2. Construction of expression matrix

2.1 Visualization: Genome Broswer

2.1.1 Build bedGraph/bigwig files

use BEDtools and UCSC Kent Utilities

# convert sam to bam
samtools view -S -b NC_1.miRNA_hg38_mapped.sam | samtools sort - > NC_1.miRNA_hg38_mapped.bam
# build bam index
samtools index NC_1.miRNA_hg38_mapped.bam > NC_1.miRNA_hg38_mapped.bai
# create bedGraph
bedtools genomecov -ibam NC_1.miRNA_hg38_mapped.bam -bga -split | sort -k1,1 -k2,2n > NC_1.miRNA_hg38_mapped.bedGraph

Note
http://bedtools.readthedocs.io/en/latest/content/tools/genomecov.html

use homer

  • 1.Make tag directories for each experiment
    #works with sam or bam (samtools must be installed for bam)
    makeTagDirectory NC_1.miRNA.tagDir/ NC_1.miRNA_hg38_mapped.sam -format sam
    

    If the experiment is strand specific paired end sequencing, add "-sspe" to the end. If it's unstranded paired-end sequencing, no extra options are needed.
    makeTagDirectory tags_Dir/ inputfile.sam -format sam -sspe

  • 2.Make bedGraph visualization files for each tag directory
    # Add "-strand separate" for strand-specific sequencing
    makeUCSCfile NC_1.miRNA.tagDir/ -fragLength given -o auto
    (repeat for other tag directories)
    

2.1.2 Integrative Genomics Viewer(IGV)

https://igv.org/

in our case, try to load the bam and bigwig format file

2.1.3 UCSC genome browser

https://genome.ucsc.edu/


2.2 Quantify gene expression

2.2.1 Concept

  • raw counts

  • RPKM: Reads Per Kilobase of exon model per Million mapped reads (每千个碱基的转录每百万映射读取的reads)

  • FPKM: Fragments Per Kilobase of exon model per Million mapped fragments(每千个碱基的转录每百万映射读取的fragments, 对于Pair-end sequencing, two paired reads should be mapped simultaneously)

    RPKM = total exon reads/ (mapped reads (Millions) * exon length(KB))
    
  • TPM:Transcripts Per Kilobase of exon model per Million mapped reads (每千个碱基的转录每百万映射读取的Transcripts)

    TPMi=(Ni/Li)*1000000/sum(Ni/Li+……..+ Nm/Lm)
    
  • RPM/CPM: Reads/Counts of exon model per Million mapped reads (每百万映射读取的reads)

    RPM=total exon reads / mapped reads (Millions)

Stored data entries
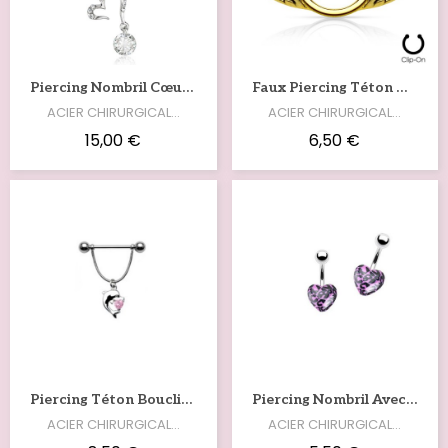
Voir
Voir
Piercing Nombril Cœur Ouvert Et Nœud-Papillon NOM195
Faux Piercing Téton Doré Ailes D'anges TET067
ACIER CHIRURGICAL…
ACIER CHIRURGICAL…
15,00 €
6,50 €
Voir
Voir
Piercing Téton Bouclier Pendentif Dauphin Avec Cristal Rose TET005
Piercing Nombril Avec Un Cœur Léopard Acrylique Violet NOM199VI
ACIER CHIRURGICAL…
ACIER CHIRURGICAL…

* * *

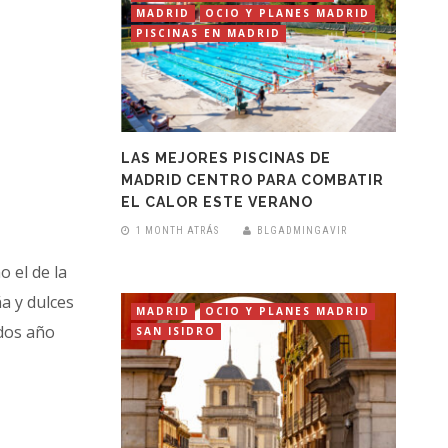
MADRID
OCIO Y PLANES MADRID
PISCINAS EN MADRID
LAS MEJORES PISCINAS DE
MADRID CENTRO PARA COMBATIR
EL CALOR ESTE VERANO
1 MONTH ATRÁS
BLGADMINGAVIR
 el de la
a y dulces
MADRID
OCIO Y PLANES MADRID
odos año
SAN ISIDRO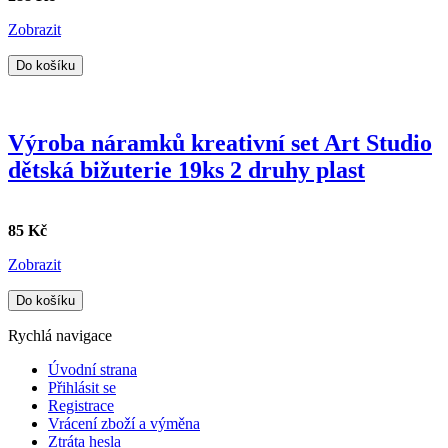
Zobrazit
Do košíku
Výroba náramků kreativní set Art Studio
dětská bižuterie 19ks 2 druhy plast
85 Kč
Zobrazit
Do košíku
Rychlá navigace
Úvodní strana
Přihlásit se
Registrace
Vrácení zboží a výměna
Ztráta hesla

--- Exercise directions ---
In the expression matrix text, rewrite the paragraph beginning "If the experiment is strand specific" as a short two-item list.

--- Your response ---
- Strand-specific paired-end sequencing: add "-sspe" to the end.
- Unstranded paired-end sequencing: no extra options needed.